About 70,000 children and adults in the UK have muscular dystrophy or related conditions, which cause muscle weakness or wasting.
Jane Field, from Droitwich, said her 12-year-old son Murray was misdiagnosed on two separate occasions.
"I never go to see our GP - why would I? I know far more about the condition than they do. GP commissioning would be catastrophic."
When GP consortia take responsibility for commissioning, specialised treatment such as this will remain in the hands of specialists
Dr Laurence Buckman
British Medical Association's GPs Committee
But Dr Laurence Buckman, chairman of the British Medical Association's GPs Committee, said the Muscular Dystrophy Campaign's fears were unfounded because the commissioning of treatment for such rare conditions would remain the responsibility of specialists.
"Muscular dystrophy is a rare and distressing condition.

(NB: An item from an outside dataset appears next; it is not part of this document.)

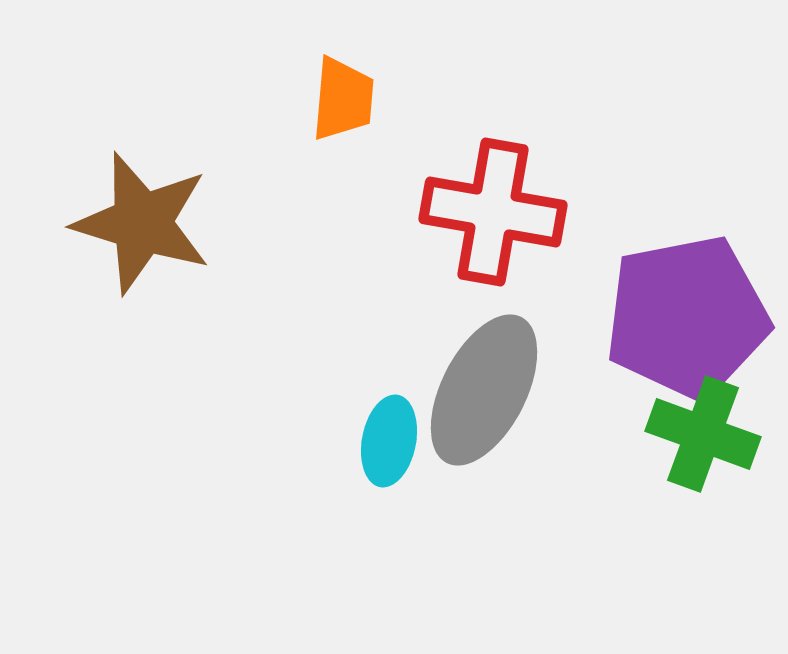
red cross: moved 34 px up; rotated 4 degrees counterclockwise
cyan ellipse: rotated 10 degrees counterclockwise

There are very few people in the NHS, including GPs, who have expert knowledge of it," he said.
"This is why, when GP consortia take responsibility for commissioning, specialised treatment such as this will remain in the hands of specialists and will not take place in the way the Muscular Dystrophy Campaign fears it will."
He added: "Patients with muscular dystrophy deserve specialist advice and care, and GP consortia will want to ensure that they get it."
A spokeswoman for the Department of Health said GPs would act as "expert guides" through the health system, but would not be working alone.
"In this role, GP consortia will work closely with secondary care, community partners and other health and care professionals to design joined-up services that are responsive to patients and the public," she added.
Responding to Unison's legal challenge to the government's White Paper, the department said the government was engaging fully with the public, healthcare professionals, local authorities and unions on how its proposals will be implemented.
The government's consultation on how the NHS changes would be implemented ends on 5 October 2010.